I think it's a pretty bad idea to have non-*pi versions of sin, cos, and
tan be required, since the modular reduction that's required as the first
step for any implementation method that I've heard of needs a very accurate
version of pi in order to produce correctly rounded answers.
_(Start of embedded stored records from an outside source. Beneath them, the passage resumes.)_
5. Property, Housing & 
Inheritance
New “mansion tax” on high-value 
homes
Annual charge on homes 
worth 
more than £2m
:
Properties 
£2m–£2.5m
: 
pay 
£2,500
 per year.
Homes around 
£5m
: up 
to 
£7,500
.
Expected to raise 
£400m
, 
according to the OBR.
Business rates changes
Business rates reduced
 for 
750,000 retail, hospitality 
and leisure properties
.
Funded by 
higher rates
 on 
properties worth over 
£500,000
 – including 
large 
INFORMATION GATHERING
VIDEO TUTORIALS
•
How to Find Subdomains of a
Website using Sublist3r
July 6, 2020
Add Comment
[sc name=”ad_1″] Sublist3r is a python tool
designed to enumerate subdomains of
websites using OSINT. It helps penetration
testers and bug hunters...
if you think that the *pi instructions should not be preferred, maybe we
can split out the trig functions into several extensions that are not
dependent on each other:

Ztrigpi: trig. *-pi

Ztrignpi: trig non-*pi

Zarctrigpi: arc-trig. *pi

Zarctrignpi: arc-trig. non-*pi

I think that the Ztrignpi extension is totally impractical to implement for
our GPU due to f64 needing the remainder of dividing by the 1000+ bit
approximation of 2*pi.

All of Ztrigpi, Zarctrignpi, and Zarctrigpi are practical to implement.
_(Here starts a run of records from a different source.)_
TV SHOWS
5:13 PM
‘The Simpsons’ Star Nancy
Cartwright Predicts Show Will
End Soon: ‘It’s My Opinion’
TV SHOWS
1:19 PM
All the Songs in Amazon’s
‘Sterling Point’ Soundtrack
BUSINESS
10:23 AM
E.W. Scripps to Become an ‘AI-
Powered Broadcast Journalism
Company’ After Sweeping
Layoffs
note that using the Ztrigpi instructions to implement sin, cos, and tan
like sin(x) = sinpi(x * (1.0 / pi)) is good enough to meet the accuracy
requirements for Vulkan and OpenCL.

regarding frcp, fatan, and fatanpi, I think we should just use
fdiv/fatan2/fatan2pi and not even have a pseudo-instruction since the
compiler can optimize loading 1.0 into a fp register by moving the
flw/fcvt/fmv/etc. out of loops and stuff.